Work task
Return the lines below that carry the word "cohort".

Start of Data below

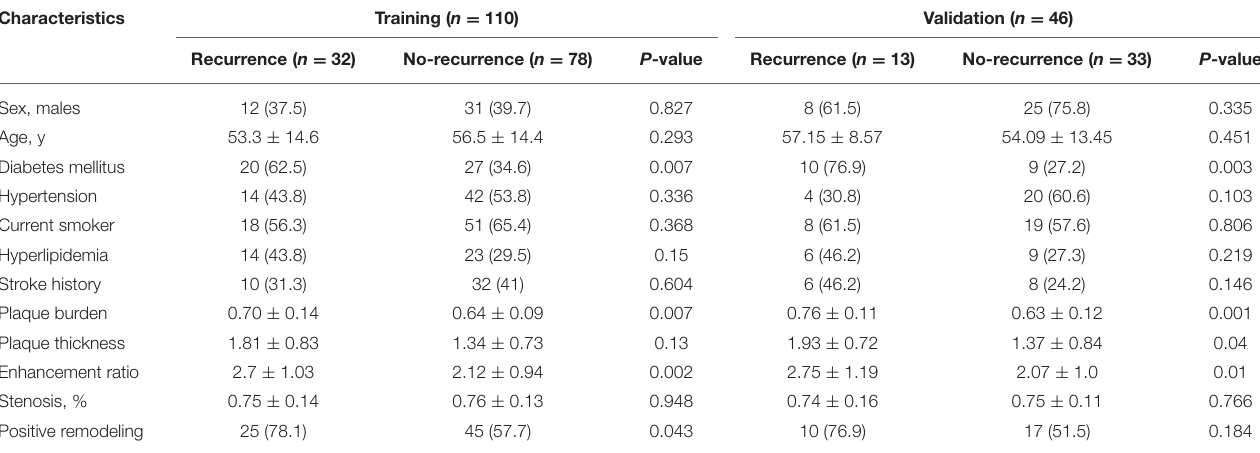
TABLE 1 | Clinical and radiological features of the SICAS in the training and validation cohort.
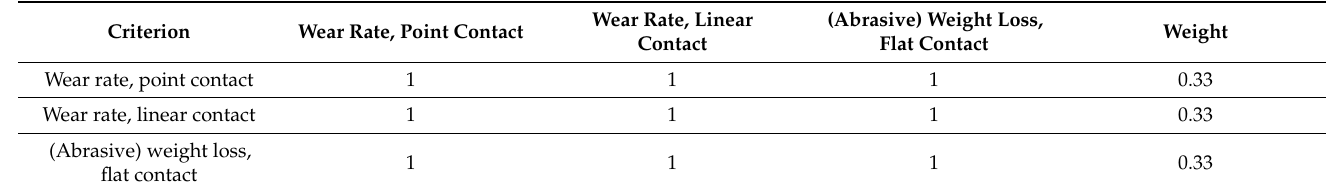
Table 11. The data on the paired comparison and the weights. Tribological factors.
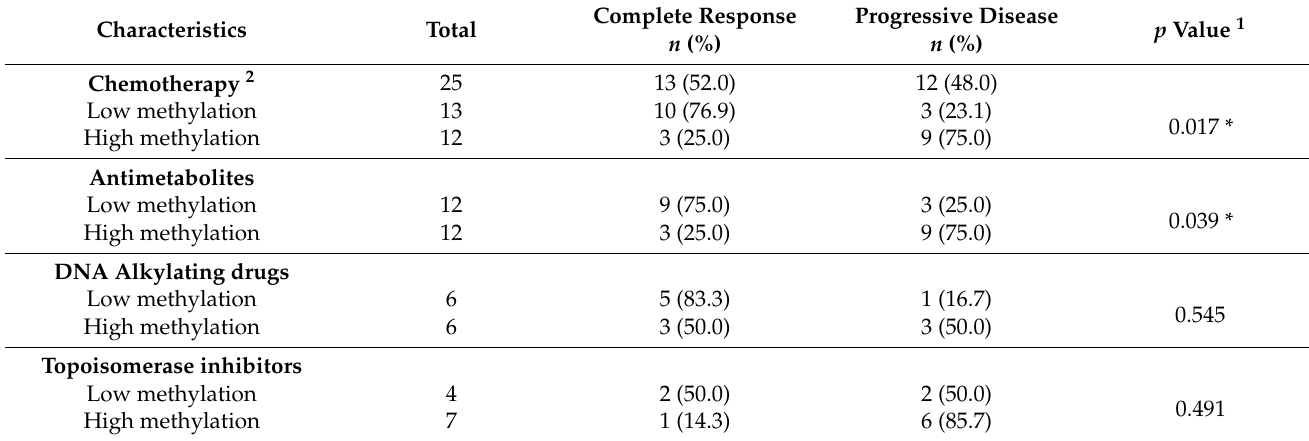
Table 3. EHD3 promoter (cg01163837) hypermethylation in relation to drug treatment response in the TCGA cohort.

End of Data below

Response
TABLE 1 | Clinical and radiological features of the SICAS in the training and validation cohort.
Table 3. EHD3 promoter (cg01163837) hypermethylation in relation to drug treatment response in the TCGA cohort.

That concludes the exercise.